** CHECK YOUR UNDERSTANDING **
(A) Render this sentence from the passage about Ron Wilson into Spanish: "Ron Wilson (right), a coin and precious metals dealer from South Carolina, is under investigation by the state for allegedly running a multimillion dollar Ponzi scheme involving the purchase of silver securities."
(B) Carry on the passage about Ron Wilson, picking up right after its final sentence.

** PROVIDED TEXT **
Ron Wilson (right), a coin and precious metals dealer from South Carolina, is under investigation by the state for allegedly running a multimillion dollar Ponzi scheme involving the purchase of silver securities. Wilson, a former National Commander of the SCV, was one of the so-called hard-liners that came to prominence within that organization in the early 2000s, bent on a more aggressive, politically-engaged course for the group. Wilson remains prominent in local Confederate heritage circles, and apparently hawked his dubious investments among his butternut friends. Wilson has a history of skeevy business dealings dating back to his tenure as a local elected official, some of which involved steering favors to his SCV buddies.

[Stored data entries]
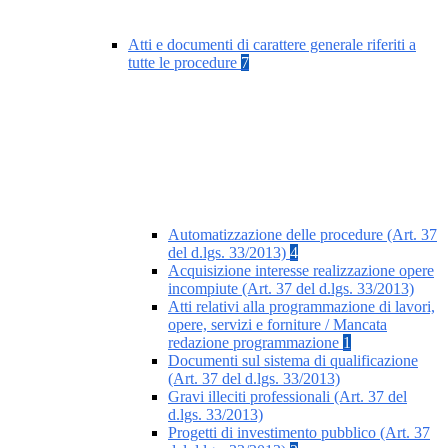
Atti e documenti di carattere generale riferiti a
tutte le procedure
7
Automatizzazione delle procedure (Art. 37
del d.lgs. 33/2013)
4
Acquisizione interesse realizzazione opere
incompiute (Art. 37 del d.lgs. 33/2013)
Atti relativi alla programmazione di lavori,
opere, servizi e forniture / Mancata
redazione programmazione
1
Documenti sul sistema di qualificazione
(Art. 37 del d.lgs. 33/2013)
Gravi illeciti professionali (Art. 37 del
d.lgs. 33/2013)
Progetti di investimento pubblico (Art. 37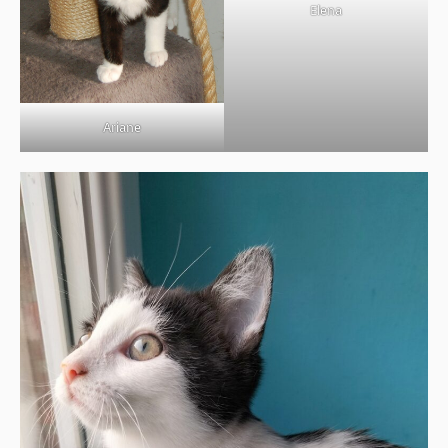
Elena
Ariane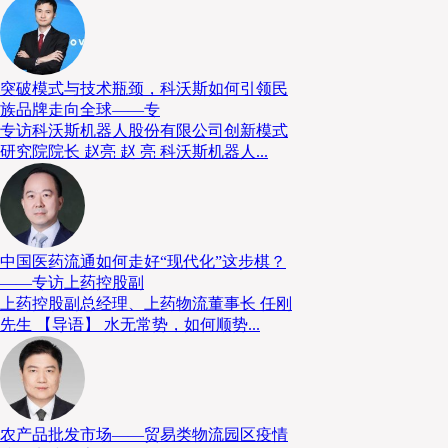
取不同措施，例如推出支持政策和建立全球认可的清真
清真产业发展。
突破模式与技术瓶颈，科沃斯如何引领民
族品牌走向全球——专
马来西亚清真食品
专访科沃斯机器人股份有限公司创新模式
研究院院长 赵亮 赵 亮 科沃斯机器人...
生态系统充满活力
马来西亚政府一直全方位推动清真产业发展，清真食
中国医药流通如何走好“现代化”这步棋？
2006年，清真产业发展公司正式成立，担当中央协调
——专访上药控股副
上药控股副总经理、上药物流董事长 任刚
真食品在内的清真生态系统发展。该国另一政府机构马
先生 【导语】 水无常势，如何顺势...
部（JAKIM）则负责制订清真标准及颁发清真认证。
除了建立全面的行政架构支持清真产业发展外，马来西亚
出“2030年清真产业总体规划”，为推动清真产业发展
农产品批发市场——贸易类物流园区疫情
--
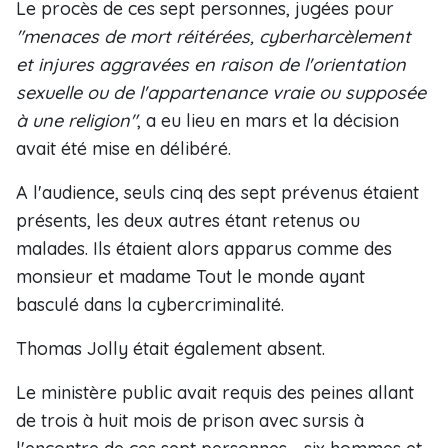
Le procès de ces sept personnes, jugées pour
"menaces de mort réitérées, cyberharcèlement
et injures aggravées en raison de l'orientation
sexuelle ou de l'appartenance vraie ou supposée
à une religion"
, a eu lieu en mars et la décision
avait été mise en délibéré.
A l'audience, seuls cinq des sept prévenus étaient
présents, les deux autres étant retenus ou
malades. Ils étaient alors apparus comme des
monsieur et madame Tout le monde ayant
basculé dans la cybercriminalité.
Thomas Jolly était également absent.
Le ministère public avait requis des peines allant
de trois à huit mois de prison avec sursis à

** ANSWERS FOR THE EXERCISE **
(A) Ron Wilson (a la derecha), comerciante de monedas y metales preciosos de Carolina del Sur, está siendo investigado por el estado por presuntamente dirigir un esquema Ponzi multimillonario relacionado con la compra de valores de plata.

(B)
- Also in South Carolina, State Senator Glenn McConnell has agreed to serve as that state’s Lieutenant Governor. McConnell has been invaluable in raising funds and public support for the recovery and conservation of the Confederate submarine H. L. Hunley, but he’s also caught grief for posing for some seriously ill-advised photos. Cartoonist Kate Salley Palmer wonders whether McConnell, who’s been a fixture in South Carolina state politics for decades, is really enthusiastic about relinquishing his senior post in the State Senate. John Courson, the new South Carolina Senate Pro Tem, was (with McConnell) one of the Senate Republicans that negotiated the compromise by which the Confederate flag was removed from the State House in Columbia and placed at the Confederate memorial, where it remains today. (Update: the claim about Cleburne’s coat is being the one in which he was killed is in dispute, as noted in the comments below.)
- The coat worn by Confederate General Patrick Cleburne when he was killed at Franklin in November 1864 will be one of the centerpiece artifacts on display at the new Appomattox site of the Museum of the Confederacy. Cleburne is, after Jackson, Lee and Forrest, probably the most-celebrated Confederate general officer today, but his prominence at the museum is being overshadowed by the controversy surrounding that institution’s decision not to fly a Confederate flag out front.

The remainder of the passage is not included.